Your best chance for becoming the healer - who can get extremists to change their polarized position and behavior - is for you to gain a deep . . . a profoundly deep . . . understanding of the relevant Fairness-values, Rights-values, and Responsibility-values. If you and your fellow professionals in your agency are klutzes in this area, you're dangerous. You'll polarize interests who didn't need to be polarized. On the other hand, if you have an uncommonly clear vision in the area of Fairness-values, Rights-values, and Responsibility-values -- so clear that you'll not easily be fooled when people assert phony values, you'll not fall for it -- you'll (almost) look forward to the challenge of healing and de-polarizing extremist situations . . . Wow, what a resource such a person is in an organization with missions that require it to propose controversial stuff ! (We'll do everything in our power to assist you in becoming that valuable resource . . . We have - thus far - invested most of our professional lives, and we surely will dedicate much of our future intellectual efforts, to systematizing the art and science of Consent-Building. We want you to learn and use what we have developed . . . After all, our real motive is to make government work better, . . . to make agencies with important missions more effective, . . . better at accomplishing those missions.)

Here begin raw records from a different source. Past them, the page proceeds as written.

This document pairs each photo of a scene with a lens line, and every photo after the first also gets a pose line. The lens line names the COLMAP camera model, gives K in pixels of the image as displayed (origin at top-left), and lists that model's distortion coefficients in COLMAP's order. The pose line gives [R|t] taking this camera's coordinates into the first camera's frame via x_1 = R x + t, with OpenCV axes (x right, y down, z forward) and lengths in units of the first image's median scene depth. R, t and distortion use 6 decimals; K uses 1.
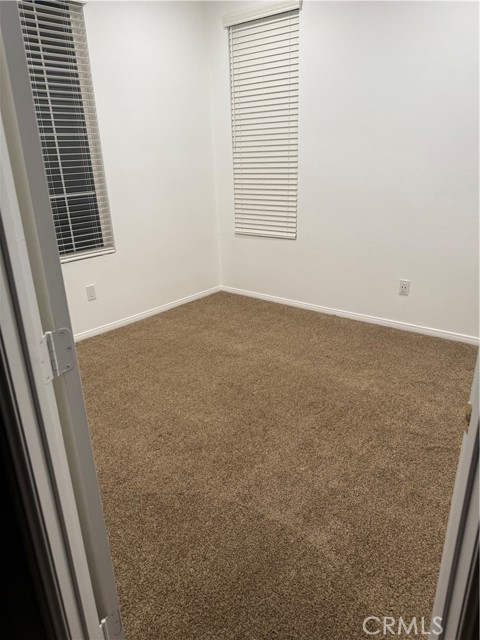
lens RADIAL K [[445.0, 0, 238.4], [0, 445.0, 323.2], [0, 0, 1]] dist [0.029464, -0.034451]
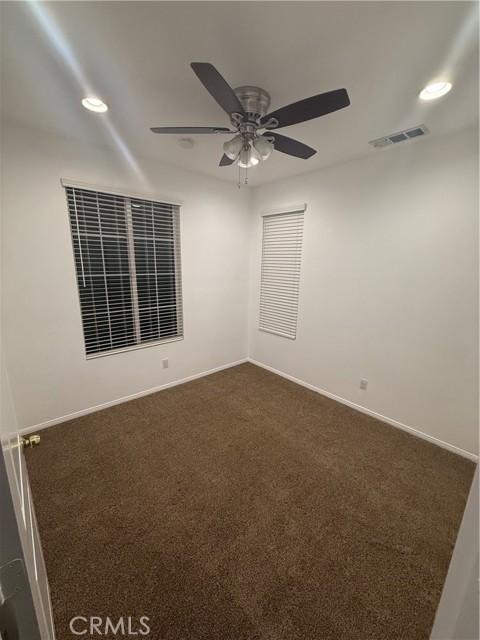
lens RADIAL K [[259.2, 0, 239.7], [0, 259.2, 317.1], [0, 0, 1]] dist [-0.009936, 0.001618]
pose [[0.988824, 0.084953, -0.122517, 0.051529], [-0.102985, 0.983416, -0.149286, -0.139307], [0.107803, 0.160235, 0.981174, 0.074463]]
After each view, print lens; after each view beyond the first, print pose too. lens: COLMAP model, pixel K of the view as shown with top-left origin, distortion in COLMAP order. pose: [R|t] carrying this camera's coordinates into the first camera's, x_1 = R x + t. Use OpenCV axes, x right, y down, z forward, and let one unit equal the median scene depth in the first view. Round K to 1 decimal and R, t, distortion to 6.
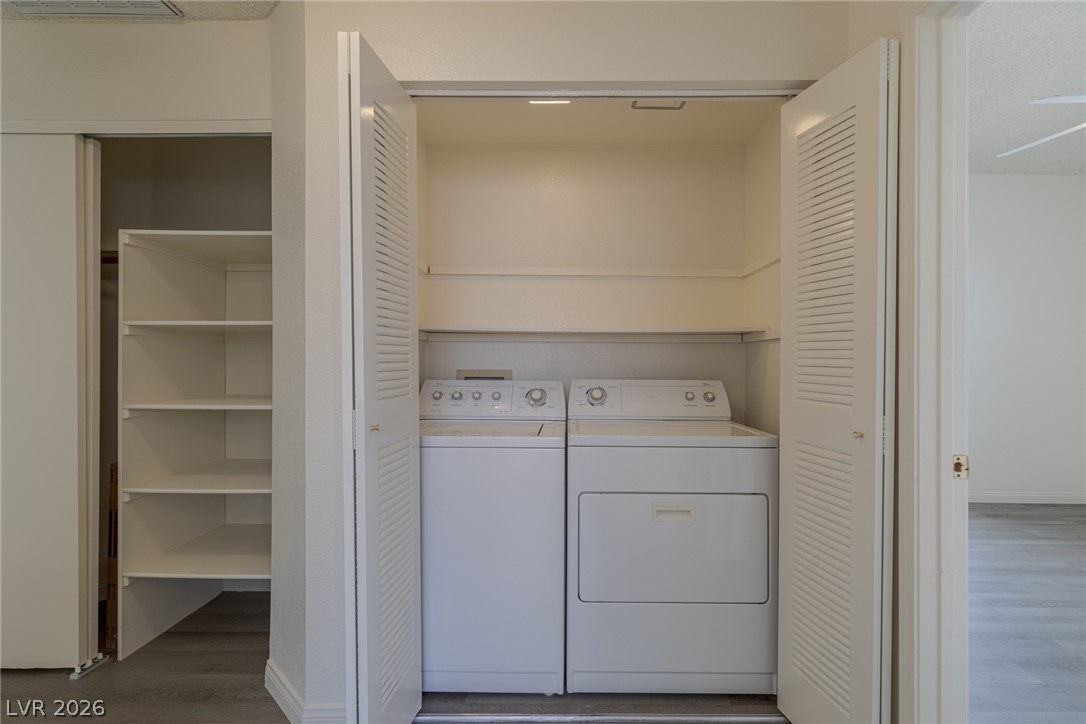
lens RADIAL K [[496.4, 0, 544.0], [0, 496.4, 364.5], [0, 0, 1]] dist [0.020315, -0.003150]
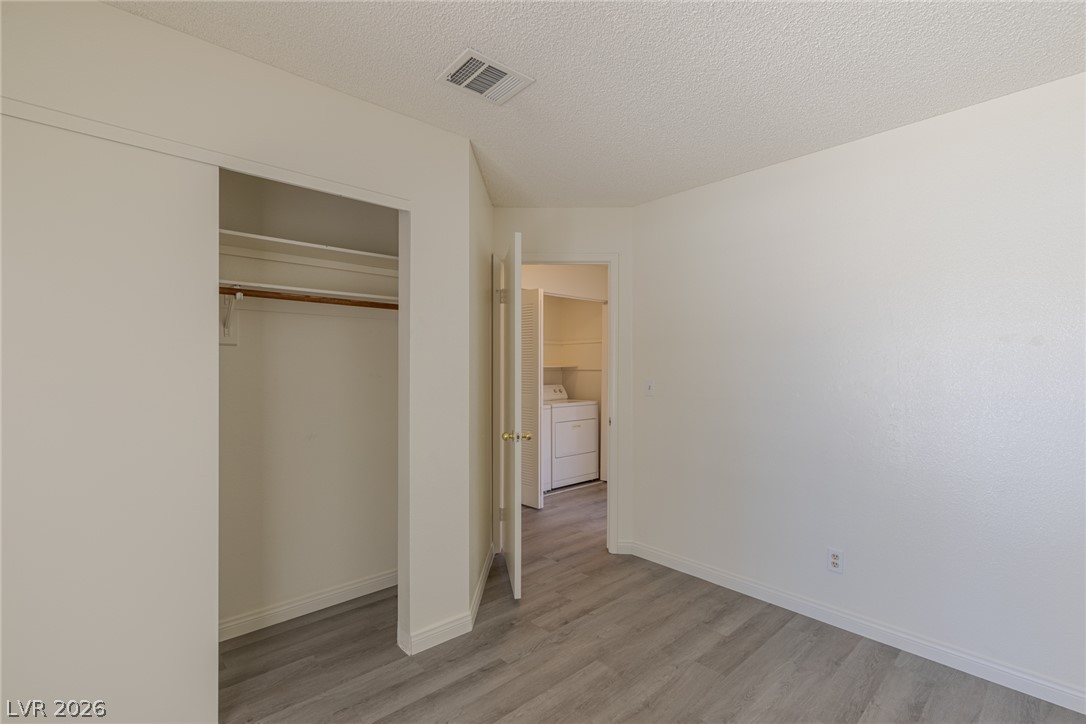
lens RADIAL K [[496.4, 0, 541.1], [0, 496.4, 363.8], [0, 0, 1]] dist [0.020315, -0.003150]
pose [[0.713196, 0.006781, 0.700931, -1.645506], [0.005926, 0.999859, -0.015702, -0.039492], [-0.700939, 0.015352, 0.713056, -0.853025]]
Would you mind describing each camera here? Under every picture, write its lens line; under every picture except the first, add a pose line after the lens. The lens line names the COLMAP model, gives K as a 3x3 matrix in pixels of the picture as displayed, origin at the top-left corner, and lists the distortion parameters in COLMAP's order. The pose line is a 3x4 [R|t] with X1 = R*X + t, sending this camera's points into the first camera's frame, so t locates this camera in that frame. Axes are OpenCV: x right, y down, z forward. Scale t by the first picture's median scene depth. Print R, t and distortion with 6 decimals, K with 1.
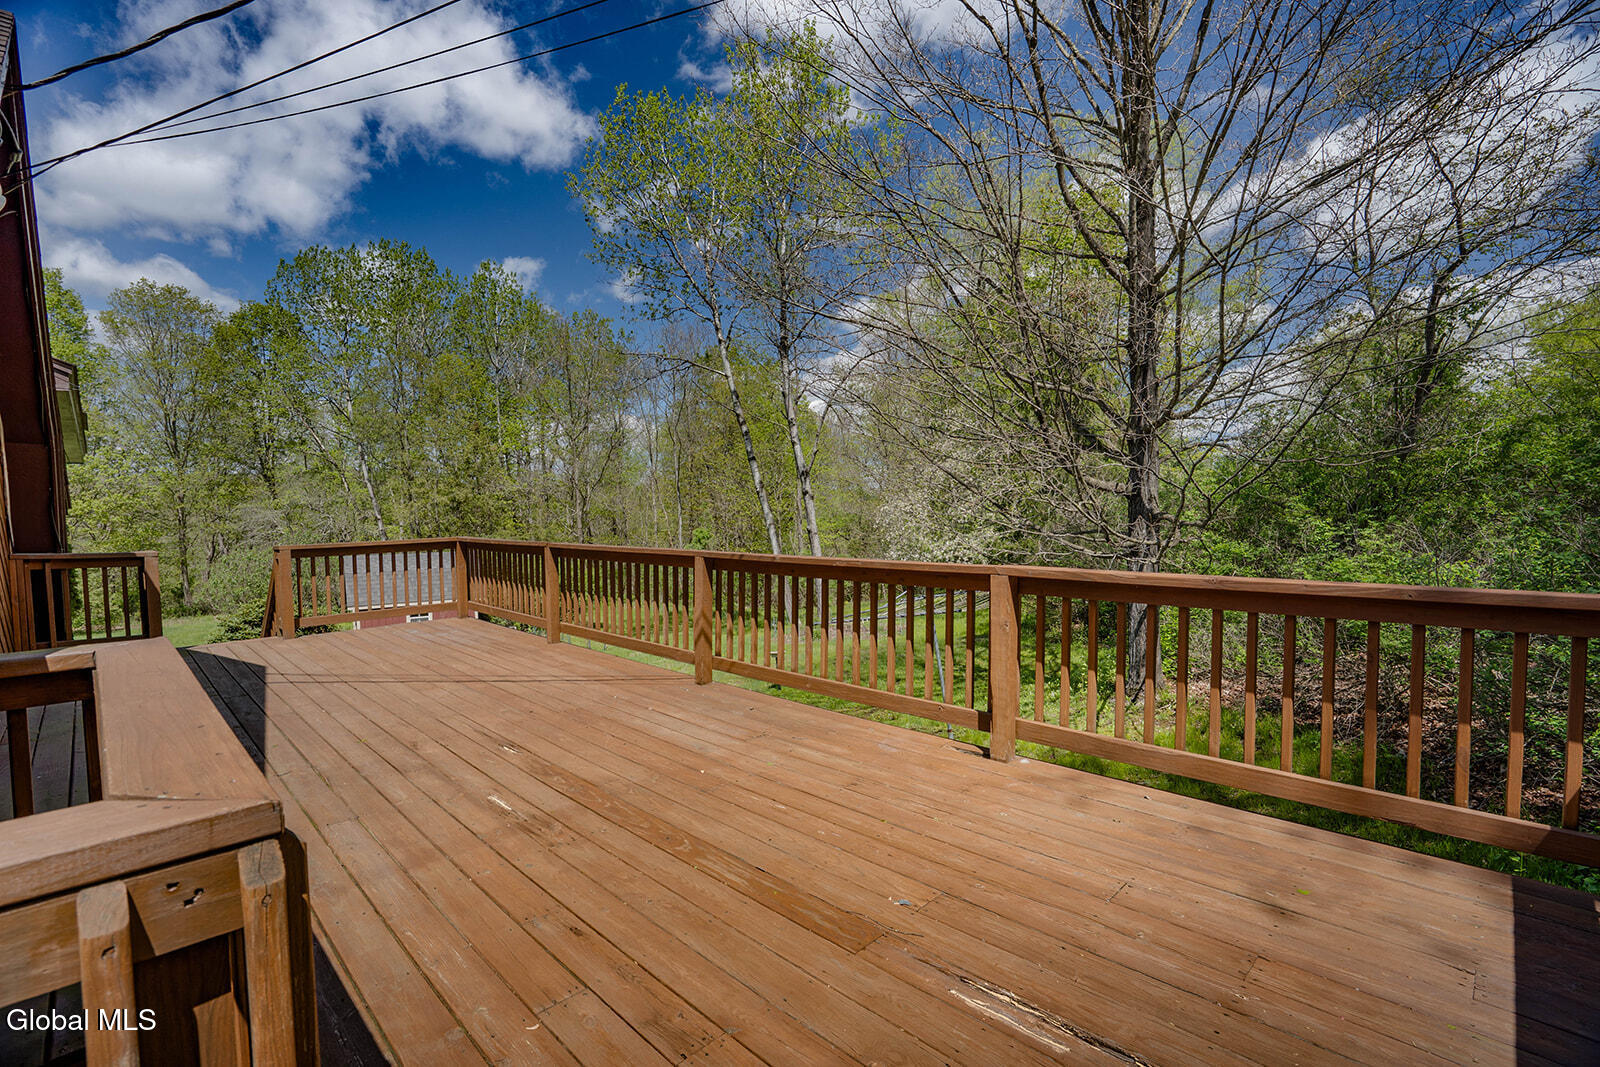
lens RADIAL K [[740.0, 0, 800.0], [0, 740.0, 533.5], [0, 0, 1]] dist [-0.064432, 0.025851]
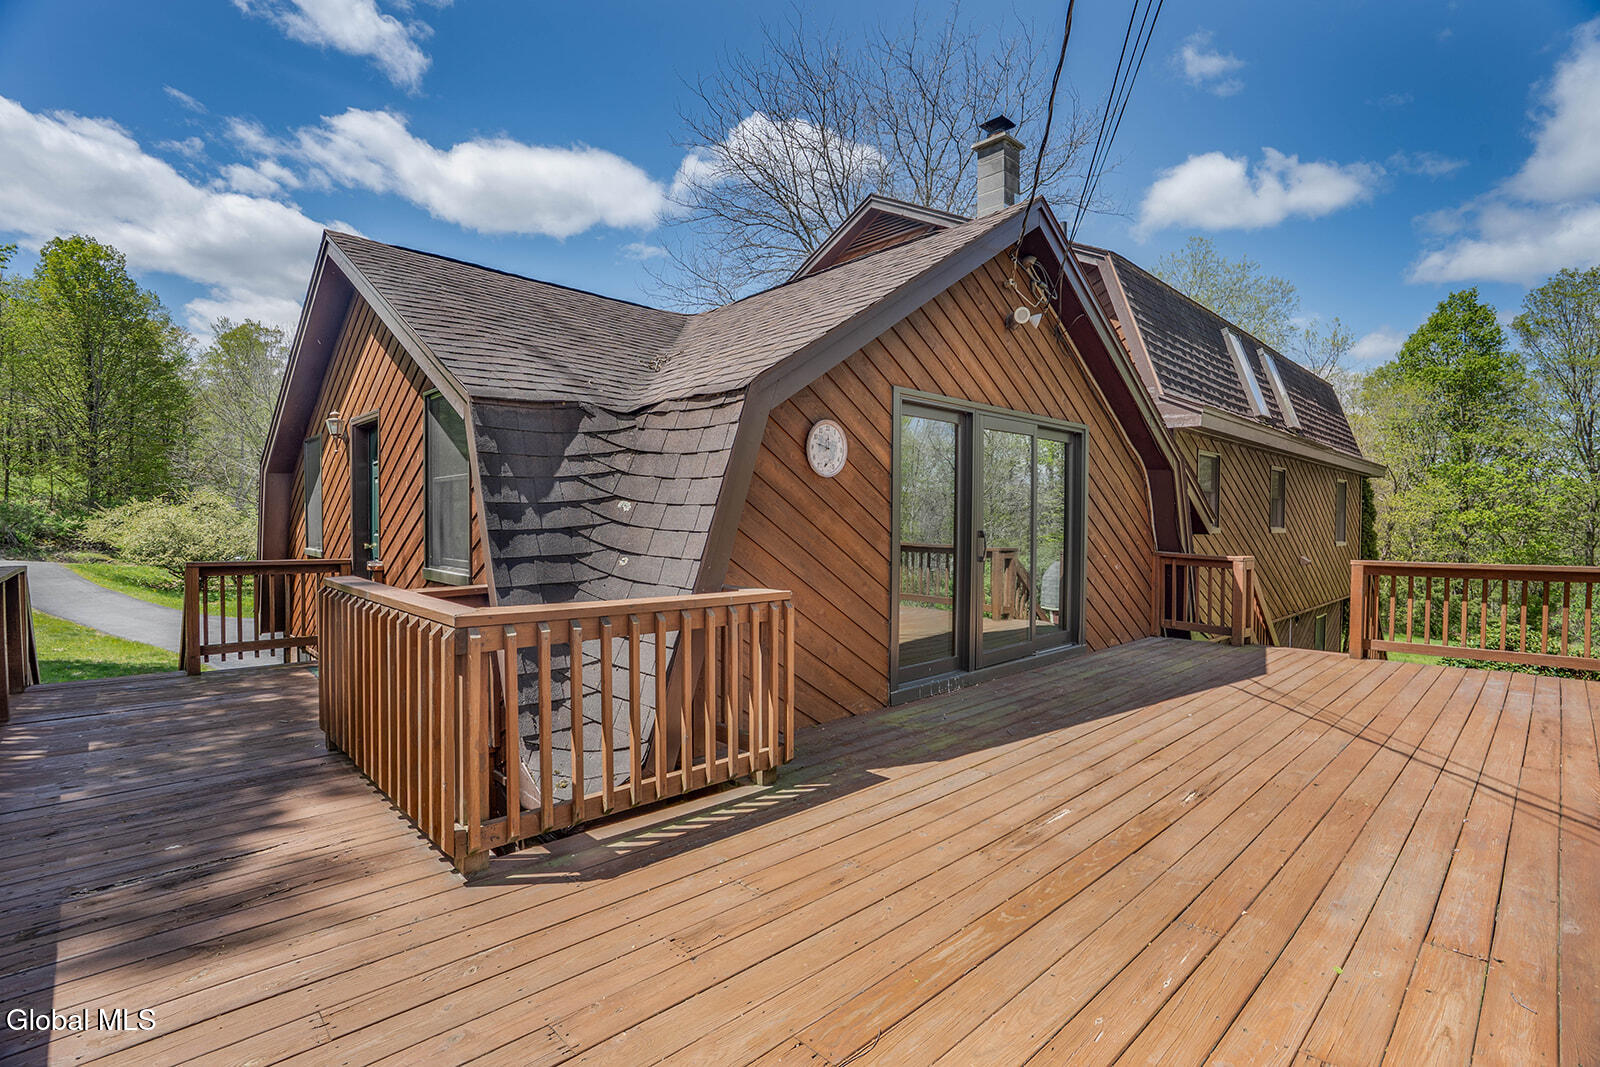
lens RADIAL K [[740.0, 0, 800.0], [0, 740.0, 533.5], [0, 0, 1]] dist [-0.064432, 0.025851]
pose [[-0.014678, 0.033874, -0.999318, 0.445416], [-0.044824, 0.998399, 0.034501, -0.033556], [0.998887, 0.045300, -0.013136, 0.469641]]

It should not surprise you that probing, exploring, questioning, and dissecting values in a clinically un-emotional manner - as we must in the CPO-2 course - can get pretty sensitive . . . even uncomfortable . . . You can't really dissect "American" values without also dissecting some of your own personal values . . . Actually, that should not surprise you. After all, do you really expect to make any real progress on a topic as outrageously ambitious as "How to Deal with Domestic Terrorists and Other Extremists" without having to search our communal soul? . . . And, therefore, your soul?
If you are not willing to explore, dissect, question - and talk about - your values as they relate to Fairness, Rights, and Responsibility, . . . or if you have a thin skin, the CPO-2 seminar may not be for you.